_Selected excerpt:_
——————

Women in the media

Image courtesy- Ramya Menon

In the 21st century, we like to believe that a woman can do everything a man can do and can even do it better.

My journalism class has 40 students out of which only seven are male. Imagine my surprise when statistics showed to me that the number of male journalists is significantly higher than female journalists.

I don’t only mean in developing countries where women don’t have the same opportunities as men or have laws that restrict them from doing certain things. It’s an all over the world phenomenon.

The Global media monitoring report of 2010 that spans over a 110 countries, studying the media situation says that there is a higher number of women studying to be journalists but much less actually make it into work.

About 62 % percent of all journalists are male while only 38 % percent are female. We like to argue that women and men are equal but these statistics prove otherwise.

The reasons are many.

One is the glass ceiling that refers to an invisible barrier that prevents women and other minorities from climbing to the highest rung of corporate hierarchy.

This is de motivating as from the beginning a woman knows that no matter how hard she works this will be a barrier to her success.

Another is it’s difficult for a staunch feminist to get ahead in the male dominated media industry, if you have to succeed you have to become “one of the boys” or a stereotypical definition of a woman.

——————

_Goal:_ Please say whether each statement below agrees with the piece on women in the media, answering yes or no and quoting the deciding words: 1. Most students in the writer's journalism class are female. 2. The glass ceiling is described as a visible barrier. 3. The gap between male and female journalists is limited to developing countries.

_Dataset excerpt:_

——————

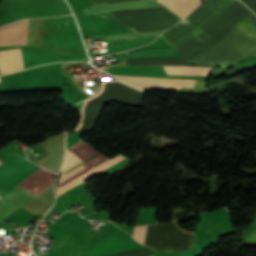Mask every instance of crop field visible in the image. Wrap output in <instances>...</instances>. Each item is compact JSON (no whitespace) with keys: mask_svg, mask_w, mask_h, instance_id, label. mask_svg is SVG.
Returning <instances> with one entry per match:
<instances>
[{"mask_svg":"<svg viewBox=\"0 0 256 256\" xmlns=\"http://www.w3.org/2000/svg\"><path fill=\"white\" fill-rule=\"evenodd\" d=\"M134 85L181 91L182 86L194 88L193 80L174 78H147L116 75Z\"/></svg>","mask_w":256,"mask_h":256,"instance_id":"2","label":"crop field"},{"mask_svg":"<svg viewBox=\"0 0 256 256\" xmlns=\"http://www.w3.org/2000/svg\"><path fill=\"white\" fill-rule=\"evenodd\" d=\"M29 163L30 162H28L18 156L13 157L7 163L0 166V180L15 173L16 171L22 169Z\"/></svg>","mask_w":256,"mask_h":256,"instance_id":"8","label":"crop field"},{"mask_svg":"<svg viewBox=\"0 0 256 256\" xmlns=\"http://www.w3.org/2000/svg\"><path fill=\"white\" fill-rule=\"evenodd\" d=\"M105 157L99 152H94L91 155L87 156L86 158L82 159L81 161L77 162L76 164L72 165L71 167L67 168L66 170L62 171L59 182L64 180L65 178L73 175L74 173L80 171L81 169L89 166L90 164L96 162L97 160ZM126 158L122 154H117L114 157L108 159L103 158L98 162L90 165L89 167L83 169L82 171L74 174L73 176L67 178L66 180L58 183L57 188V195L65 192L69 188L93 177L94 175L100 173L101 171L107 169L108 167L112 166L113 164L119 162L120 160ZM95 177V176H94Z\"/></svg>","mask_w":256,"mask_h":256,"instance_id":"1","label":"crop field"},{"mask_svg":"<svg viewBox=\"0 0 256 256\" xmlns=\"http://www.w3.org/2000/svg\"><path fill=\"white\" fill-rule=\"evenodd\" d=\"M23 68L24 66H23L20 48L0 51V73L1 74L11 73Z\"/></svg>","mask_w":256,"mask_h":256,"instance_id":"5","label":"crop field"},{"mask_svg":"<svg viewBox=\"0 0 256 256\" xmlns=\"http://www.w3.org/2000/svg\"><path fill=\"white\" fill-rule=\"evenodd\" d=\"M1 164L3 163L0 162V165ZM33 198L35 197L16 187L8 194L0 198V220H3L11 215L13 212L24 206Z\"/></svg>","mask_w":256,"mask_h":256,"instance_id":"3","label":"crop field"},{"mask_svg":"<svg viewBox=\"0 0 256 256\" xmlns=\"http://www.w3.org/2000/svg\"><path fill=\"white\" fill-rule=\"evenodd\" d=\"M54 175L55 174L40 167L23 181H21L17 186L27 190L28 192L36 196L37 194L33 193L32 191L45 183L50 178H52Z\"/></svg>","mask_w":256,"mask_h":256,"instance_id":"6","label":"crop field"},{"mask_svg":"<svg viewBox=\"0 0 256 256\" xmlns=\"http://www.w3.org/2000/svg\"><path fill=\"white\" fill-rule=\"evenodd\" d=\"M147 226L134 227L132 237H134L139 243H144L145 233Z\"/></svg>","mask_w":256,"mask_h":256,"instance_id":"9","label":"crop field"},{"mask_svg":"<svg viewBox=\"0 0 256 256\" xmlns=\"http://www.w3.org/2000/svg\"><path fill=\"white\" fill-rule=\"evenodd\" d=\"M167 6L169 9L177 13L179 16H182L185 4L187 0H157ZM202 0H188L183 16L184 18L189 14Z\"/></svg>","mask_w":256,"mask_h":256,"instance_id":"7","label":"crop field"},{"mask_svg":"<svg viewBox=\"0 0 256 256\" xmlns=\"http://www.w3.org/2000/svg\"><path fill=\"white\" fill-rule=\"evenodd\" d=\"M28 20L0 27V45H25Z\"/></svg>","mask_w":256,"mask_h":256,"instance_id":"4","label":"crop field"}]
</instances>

——————

_In response:_
1. Yes: "My journalism class has 40 students out of which only seven are male."
2. No: "an invisible barrier that prevents women and other minorities from climbing to the highest rung of corporate hierarchy."
3. No: "It’s an all over the world phenomenon."